It was surprising the email even got there, what with all the electromagnetic disruptions that came with the apocalypse. But there it was, blinking in Elana’s inbox like a star in a world that no longer had them. She shrieked, leaping up from the vintage laptop her father had jury-rigged to charge with AA batteries, dancing on her threadbare carpet.
“I’m going to college! I’m going to college!”
Elana knew she should keep her celebrations more subdued so as not to attract the wrong attention. But how could she hold it in when she was just so excited?
She burst out of her room, half-tumbling down the stairs.
“Mom, Dad! I got accepted! I’m officially a college student!”
Elana skidded into the dining room at top speed, almost laughing at the way her mother’s soup spoon hovered frozen in midair, the canned tomato slop they’d lived on for the past three weeks dribbling over its edge.
For once, the sight didn’t make Elana want to hurl.
She threw her hands in the air, grinning expectantly at her parents.
“I got in!”
Nothing moved except the soup drip drip dripping into the bowl, its contents almost the same hue as the light filtering through their boarded-up windows. Her father’s mouth was open in a perfect, comical O.
But as the silence stretched, Elana found it less and less funny.
Her arms fell.
“Aren’t you guys excited?”
Elana’s question shattered the spell like a rock through glass doors. Her mother’s spoon clattered against the bowl, spraying soup all over the wrought-iron table that used to sit on their patio, before it was incinerated.
“Absolutely not.” Her mother’s eyes flashed. “It’s out of the question.”
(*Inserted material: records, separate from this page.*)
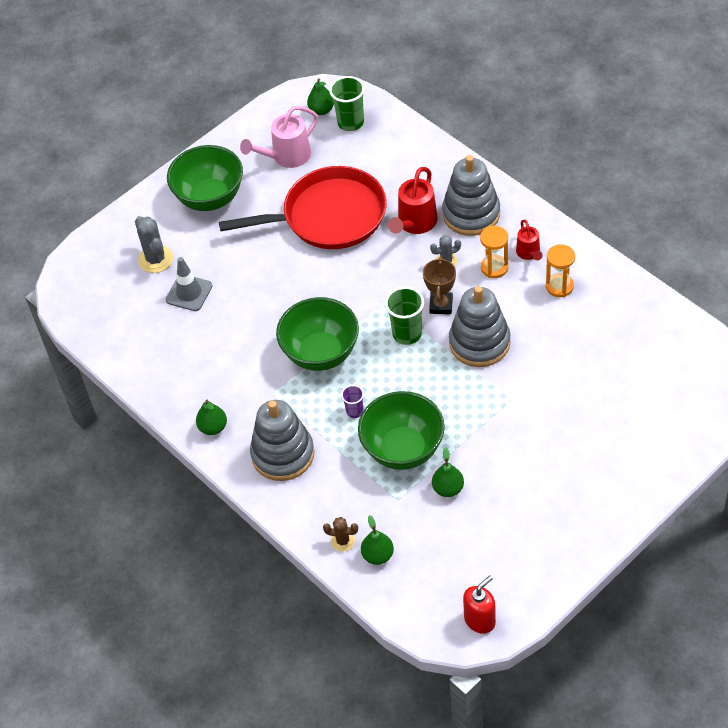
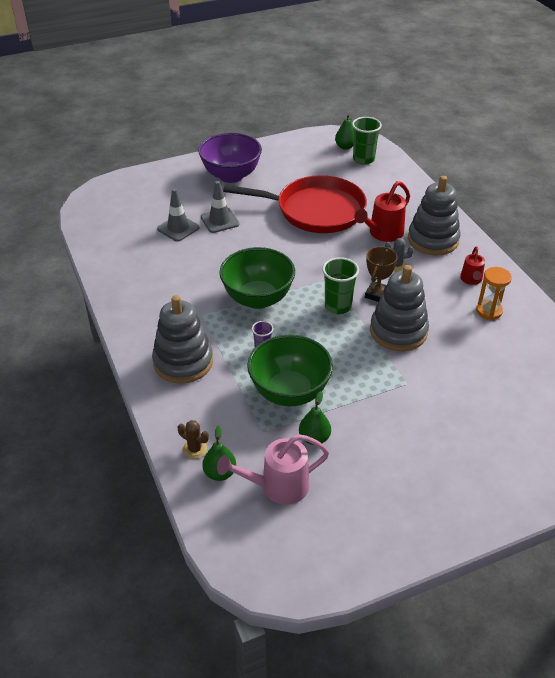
camera: 15 degrees right, 10 degrees down
grey cactus [135,216,173,273] -> none
green bowl [167,145,243,211] -> purple bowl [198,133,262,183]
green pear [196,400,227,435] -> none
pink watering can [240,106,318,168] -> pink watering can moved to [217,434,329,505]
red soap dispenser [463,575,496,634] -> none
orange hourglass [480,226,508,278] -> none
none -> grey traffic cone [201,181,239,233]

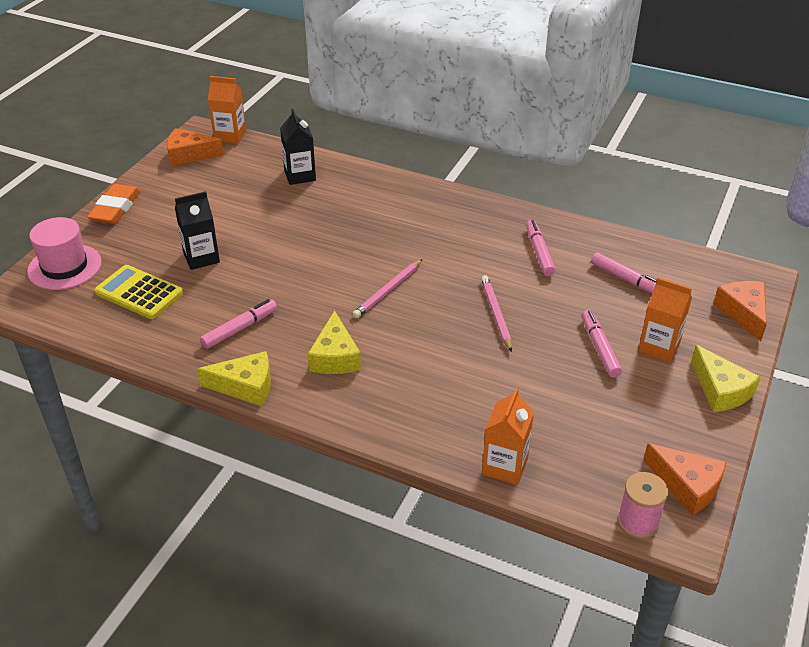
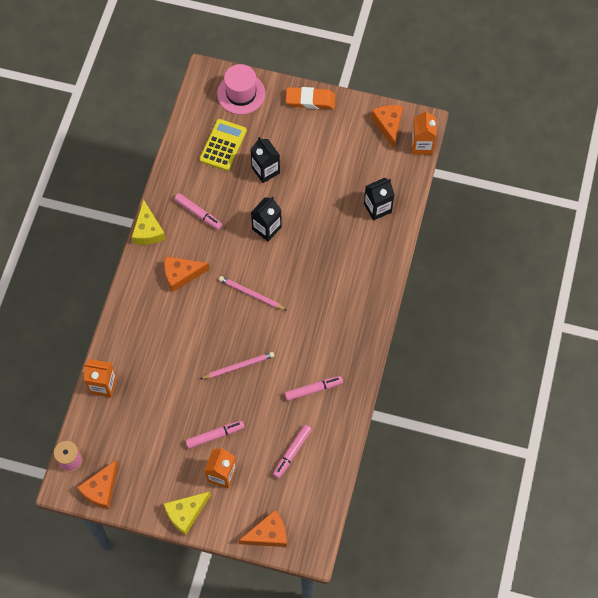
camera: 80 degrees right, 25 degrees up
yellow cheese [307,310,361,374] -> orange cheese [164,256,209,292]
none -> black carton [251,196,282,241]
Elana’s excitement withered like burnt paper, curling into ash.
“What?”
“You are not going halfway across the country for a college education you don’t need. Not at a time like this. I forbid it.”
“Honey…”
But her father’s deep, soothing voice fell on deaf ears, because his wife was shoving upright, hands gesticulating wildly.
“What if something happened? How would we ever find out? What if things get worse?”
“Mom, you’re being so unfair,” Elana said, stamping her foot. “Just because the world is over doesn’t mean my life has to be!”
“I said no!” Her mother’s voice had become a full shriek now, making Elana’s father wince and flick nervous glances at the ceiling. “We have to stay together! I won’t have my only daughter flitting off —”
“I’m not flitting!”
“—to some far-off city where I might never see her again!”
“Mom, you can’t just keep me here! I’m eighteen years old!”
“It’s the end of the goddamn universe, Elana, and you’re going to stay. Right. Here!”
Elana swung to her father, bearing down on him like a cosmic storm.
“Dad?”
The weathered, balding man shrunk in his wicker chair, clutching armrests that looked just as world-weary as he did. But he met his daughter’s ferocious gaze with an apologetic shrug.
“Sorry baby girl. Your mother’s right. We need to stick together now that… you know. Now.”
Elana gaped at him, that overflowing, excited, wonderful joy as distant as her memories of sunshine.
“I hate you!” she screamed at last. “I hate you both! If this is all you’ll let me do, maybe I don’t want to live!”
“Elana —”
Ignoring her father’s pleading voice and her mother’s brewing fury, she spun on her toes and shoved the screen door open, slamming it behind her and not caring a single bit about the crash.
Her blurry eyes could barely focus on the red sky that stretched to the horizon or the clouds churning with tentacles. Those long, undulating limbs drifted in and out of view like divine fingers mixing the oil of existence. Elana glared up at them, tears spilling over and streaking the grime on her face.
“Couldn’t you have waited until I got out of here to ruin everything?” she said.
But of course, there was no answer. The monsters swam on, drifting over her as if she wasn’t even there.